Михал Михалыч

Писатель Жванецкий: искусство сохранять актуальность

Наконец-то можно написать статью о писателе, не процитировав из него ни слова. Чтобы не тратить газетную площадь. И сэкономить время для главного, для формулы его творчества, для определения его сверхзадачи. Что же до цитат... Их и так все наизусть помнят; кто захочет - сам себе процитирует.

В светлые годы юности, они же темные годы застоя, нынешним сорокалетним не всегда легко было понять секрет особой, феерической популярности Михаила Жванецкого у старших товарищей-шестидесятников. Ну да, конечно, не сравнить ни с кем из эстрадно-сатирических звезд; ну да, разумеется, настоящий литературный талант, помноженный на актерское мастерство; ну да, ну да, ну да. Однако ж смотрят на него не просто как на отличного сатирика; смотрят на него как на писателя с большой буквы. Разве не видят, не понимают, что дарование это ограничено ровно тем же, чем и усилено: социальным контекстом? Уберите магнетическую рамку брежневского застоя, выпустите этот интеллигентский юмор на рыночную волю, - и что от популярности Жванецкого останется?
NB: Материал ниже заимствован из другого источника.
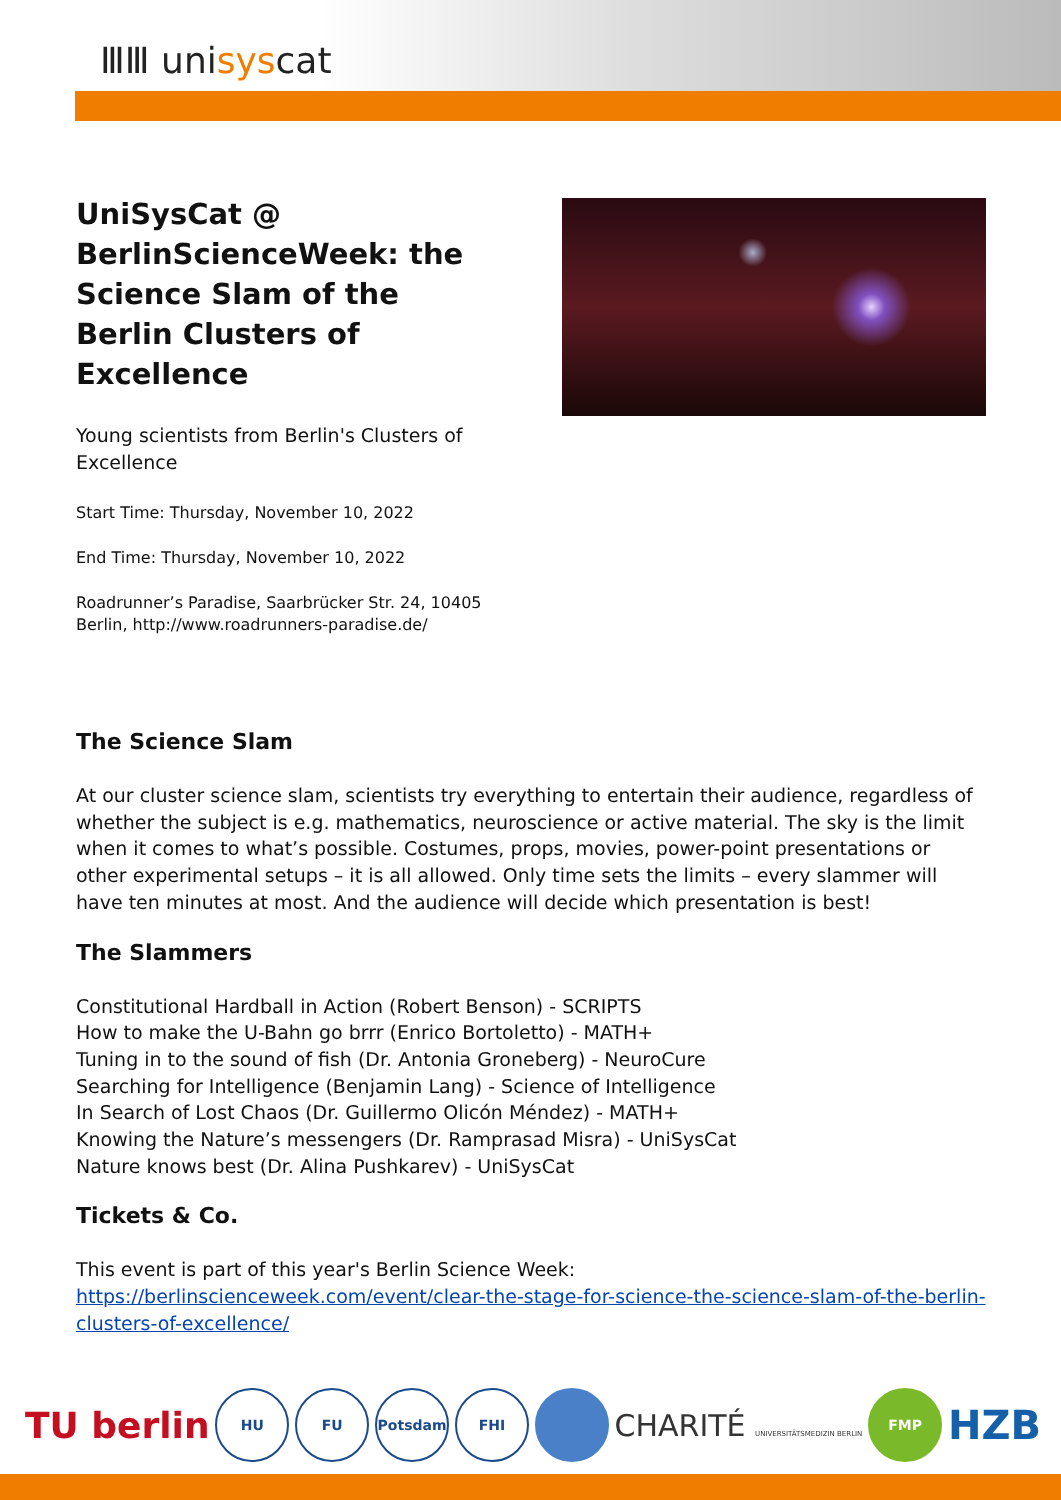ⅢⅢ unisyscat
UniSysCat @ BerlinScienceWeek: the Science Slam of the Berlin Clusters of Excellence
Young scientists from Berlin's Clusters of Excellence
Start Time: Thursday, November 10, 2022
End Time: Thursday, November 10, 2022
Roadrunner’s Paradise, Saarbrücker Str. 24, 10405 Berlin, http://www.roadrunners-paradise.de/
The Science Slam
At our cluster science slam, scientists try everything to entertain their audience, regardless of whether the subject is e.g. mathematics, neuroscience or active material. The sky is the limit when it comes to what’s possible. Costumes, props, movies, power-point presentations or other experimental setups – it is all allowed. Only time sets the limits – every slammer will have ten minutes at most. And the audience will decide which presentation is best!
The Slammers
Constitutional Hardball in Action (Robert Benson) - SCRIPTS
How to make the U-Bahn go brrr (Enrico Bortoletto) - MATH+
Tuning in to the sound of fish (Dr. Antonia Groneberg) - NeuroCure
Searching for Intelligence (Benjamin Lang) - Science of Intelligence
In Search of Lost Chaos (Dr. Guillermo Olicón Méndez) - MATH+
Knowing the Nature’s messengers (Dr. Ramprasad Misra) - UniSysCat
Nature knows best (Dr. Alina Pushkarev) - UniSysCat
Tickets & Co.
This event is part of this year's Berlin Science Week: https://berlinscienceweek.com/event/clear-the-stage-for-science-the-science-slam-of-the-berlin-clusters-of-excellence/
TU berlin
HU FU Potsdam FHI
CHARITÉ UNIVERSITÄTSMEDIZIN BERLIN
FMP
HZB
Но вот рамку убрали, юмор выпустили, волю обеспечили, и что же, - в 90-е годы театрализованное писательство Жванецкого лишь расцвело. Причем он не только сумел найти новую интонацию для нового времени; каким-то невероятным образом и прежние его вещи сохранили свежесть и остроту, хотя реальность, по поводу которой они создавались, пошла прахом. Пришлось задуматься: а за того ли мы его принимали?

Многие из нынешних сорокалетних думали, что Михал Михалыч - всего лишь литературный резонатор социальных процессов. Оказалось, он создатель универсальных текстовых матриц, которые можно прилагать к разным обстоятельствам без ущерба для смысла. В одну эпоху притча про Григория и Константина предстанет антиалкоголическим шуткованием; в другую сама собой наложится на Григория Романова и Константина Черненко, делящих наследство Андропова; в третью нальется соком классических ассоциаций с гоголевскими персонажами Бобчинским и Добчинским.... И в любую эпоху эти герои будут связаны со смешной болью человеческого существования.

Вот в этом и кроется главный секрет успеха Жванецкого. Жизненного. Литературного. Под видом конкретной сатиры он выдал на гора философию частной жизни в пределах общей истории. Под видом скоропортящейся эстрады предложил публике долгосрочную писательскую стратегию. Под видом своего сценического персонажа, Михал Михалыча, небольшого упитанного весельчака, обожающего собственные тексты и достающего из потертого портфельчика новые и новые тексты, - под видом этого персонажа Жванецкий скрыль несуетливую мудрость здорового жизнеоотношения.

Что же до актуальности... Она как острая приправа; без нее обойтись можно, но с ней хорошо приготовленное блюдо лишь выявляет лучшие вкусовые качества. В начале своего творческого пути хитрый писатель Жванецкий притворился бесхитростным сатириком Жванецким и переключил на себя энергию интеллигентского отрицания. Затем искренне отозвался на перемены ко благу, позволил себе даже некоторую поучительность. Последние годы наша реальность была устроена таким образом, что Жванецкий вынужден был обходиться вообще без сатирической приправы. Не поставляла она сатирические контексты, шла в скучном правильном направлении, и все тут.

Он легко справлялся с проблемой, на жизнь на жаловался. И вдруг - такое везение! Просто как в его молодости. Как в нашей юности. Ну ведь опять началось по новой. Ну ведь снова глупость изо всех щелей поперла. Ну ведь как прежде - публичное пространство раскололось на тех, которые мы - и тех, которые они. Ну ведь уже несколько дней верхи не могут того, что хотят. А низы ничего не хотят из того, что могут. А впереди - не дни. А впереди - в лучшем случае месяцы. В худшем годы.

Ужо посмеемся. Вместе со Жванецким.А потом опять вырулим. И с изумлением обнаружим, что писал он о другом. Не о системном кризисе власти. И не об энкавэдеэшных традициях. А о глубинной жизни. Которая совершается помимо их воли. И в соответствии с нашим замыслом.